Professor Dei Releases New Books

From Joe Kingsley Eyiah, Toronto-Canada

Ghanaian-born, University of Toronto Professor, George Dei has just released four new books: The first is Teaching Africa published by Springer, New York [2010] which offers critical perspectives to the study, learning and teaching of Africa and the African experiences. The book [with a Foreword by Professor Molefi Asante of Temple University] challenges problematic portrayals of the African experience. It provides critical insights to understanding the complexities, differences, as well as the shared experiences and histories of African peoples. Written from an African-centred perspective, the book addresses distorted Eurocentric views of Africa, and takes up key questions about the teaching methods and methodologies relating to Africa from an Indigenous African knowledge base. Dei addresses the need for African peoples to reclaim their past, histories, and also interrogate and contest the present, so as to design their own futures.

The second book, Learning to Succeed [published by Teneo Press, New York, 2010] comes out of his longitudinal research with ‘high academic achievers’ in the Canadian school system (high school, college and university). The book is relevant given the lessons their schooling success offer in the struggle for educational excellence among all students. The book is a collection of pieces on the study of high academic achievers written with his co-researchers at the university on the Canadian school system. The essays point to the varying conceptions of “high academic achievers” from diverse racial and ethnic backgrounds of ‘success’ and ‘failure’, to the learners’ understanding of the role that education and academic success play in enhancing social opportunity, and individual life chances.

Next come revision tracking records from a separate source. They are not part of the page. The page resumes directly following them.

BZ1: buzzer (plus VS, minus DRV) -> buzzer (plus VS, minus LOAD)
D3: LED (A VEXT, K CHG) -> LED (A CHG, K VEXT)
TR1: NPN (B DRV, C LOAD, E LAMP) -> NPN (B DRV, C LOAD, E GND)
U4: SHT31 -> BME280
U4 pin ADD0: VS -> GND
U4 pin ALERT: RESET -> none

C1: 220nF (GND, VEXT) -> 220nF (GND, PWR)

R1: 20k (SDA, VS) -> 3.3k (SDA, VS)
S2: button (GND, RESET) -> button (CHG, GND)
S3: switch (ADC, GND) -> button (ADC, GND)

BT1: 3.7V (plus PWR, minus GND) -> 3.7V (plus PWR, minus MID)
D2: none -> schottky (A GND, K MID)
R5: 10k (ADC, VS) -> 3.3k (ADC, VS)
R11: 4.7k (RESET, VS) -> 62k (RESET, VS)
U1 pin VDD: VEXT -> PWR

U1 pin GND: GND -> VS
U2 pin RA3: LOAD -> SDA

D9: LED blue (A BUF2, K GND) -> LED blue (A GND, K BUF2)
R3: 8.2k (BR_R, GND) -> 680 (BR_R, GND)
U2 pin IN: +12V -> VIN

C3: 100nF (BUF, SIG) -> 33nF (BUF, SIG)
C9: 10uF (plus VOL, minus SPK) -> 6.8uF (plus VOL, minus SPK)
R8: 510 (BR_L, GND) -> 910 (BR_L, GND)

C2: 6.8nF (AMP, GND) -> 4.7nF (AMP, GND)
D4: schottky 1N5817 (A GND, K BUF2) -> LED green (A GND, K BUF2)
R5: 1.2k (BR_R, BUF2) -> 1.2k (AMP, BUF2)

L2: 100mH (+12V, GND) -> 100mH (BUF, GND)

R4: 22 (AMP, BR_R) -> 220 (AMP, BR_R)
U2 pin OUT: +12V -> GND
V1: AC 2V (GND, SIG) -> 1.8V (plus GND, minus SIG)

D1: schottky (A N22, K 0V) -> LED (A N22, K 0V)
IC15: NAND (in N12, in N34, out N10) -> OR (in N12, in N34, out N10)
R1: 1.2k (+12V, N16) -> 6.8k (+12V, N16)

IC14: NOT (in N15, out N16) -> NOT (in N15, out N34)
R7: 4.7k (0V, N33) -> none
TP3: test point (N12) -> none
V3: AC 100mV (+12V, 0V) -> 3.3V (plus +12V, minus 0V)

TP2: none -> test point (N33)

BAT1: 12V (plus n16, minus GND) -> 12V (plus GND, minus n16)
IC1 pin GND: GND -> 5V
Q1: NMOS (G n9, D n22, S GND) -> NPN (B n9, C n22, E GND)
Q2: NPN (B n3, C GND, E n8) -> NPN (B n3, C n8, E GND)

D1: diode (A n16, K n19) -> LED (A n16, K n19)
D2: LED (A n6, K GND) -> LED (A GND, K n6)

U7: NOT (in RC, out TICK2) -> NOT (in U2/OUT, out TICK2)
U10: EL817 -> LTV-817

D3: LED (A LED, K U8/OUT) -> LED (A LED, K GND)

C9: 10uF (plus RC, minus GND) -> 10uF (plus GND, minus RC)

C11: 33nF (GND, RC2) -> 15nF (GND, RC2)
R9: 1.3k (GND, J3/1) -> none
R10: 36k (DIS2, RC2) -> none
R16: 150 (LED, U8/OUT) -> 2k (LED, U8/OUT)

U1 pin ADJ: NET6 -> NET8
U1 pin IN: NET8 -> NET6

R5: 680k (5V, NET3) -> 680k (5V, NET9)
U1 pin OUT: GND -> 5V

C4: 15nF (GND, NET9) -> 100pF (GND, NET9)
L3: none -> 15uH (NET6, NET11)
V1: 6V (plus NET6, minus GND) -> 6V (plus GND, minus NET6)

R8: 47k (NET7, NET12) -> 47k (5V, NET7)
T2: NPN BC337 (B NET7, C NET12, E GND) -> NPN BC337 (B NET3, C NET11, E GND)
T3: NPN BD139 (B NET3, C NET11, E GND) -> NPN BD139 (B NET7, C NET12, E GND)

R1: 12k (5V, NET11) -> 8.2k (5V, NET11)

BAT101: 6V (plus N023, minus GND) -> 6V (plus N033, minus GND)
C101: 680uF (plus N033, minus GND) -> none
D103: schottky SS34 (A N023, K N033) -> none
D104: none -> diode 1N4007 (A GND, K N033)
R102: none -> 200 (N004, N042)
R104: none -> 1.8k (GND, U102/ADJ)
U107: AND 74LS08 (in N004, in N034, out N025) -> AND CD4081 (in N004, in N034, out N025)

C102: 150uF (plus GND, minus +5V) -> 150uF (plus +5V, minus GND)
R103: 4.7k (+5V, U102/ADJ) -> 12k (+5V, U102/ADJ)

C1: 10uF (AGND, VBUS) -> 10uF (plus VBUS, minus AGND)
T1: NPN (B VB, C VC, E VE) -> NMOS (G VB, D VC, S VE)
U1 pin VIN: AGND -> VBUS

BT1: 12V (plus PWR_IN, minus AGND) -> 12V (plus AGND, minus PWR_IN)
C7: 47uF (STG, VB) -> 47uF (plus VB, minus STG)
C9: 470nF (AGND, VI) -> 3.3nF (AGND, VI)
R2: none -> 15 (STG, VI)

The two other books: Fanon and Education: Thinking Through Pedagogical Possibilities published by Peter Lang, New York 2010 [co-edited with Marlon Simmons]; and Fanon and the Counter-Insurgency of Education. also published by Rotterdam: Sense Publishers, 2010 (sole edited by Dei) look at the implications of the ideas of Frantz Fanon for rethinking education [broadly defined] in North America. The books [the other Fanon book ‘Fanon and the Counterinsurgency of Education’, has Foreword by Ato Sekyi-Otu] take up the challenge of an anti-colonial reading of Fanon, to broach questions of identity, difference and belonging, and the implication for schooling and education. In particular, the two books on Fanon highlight the limitations of Black/African bodies continually seeking currency and validation through a negotiation of White colonial spaces.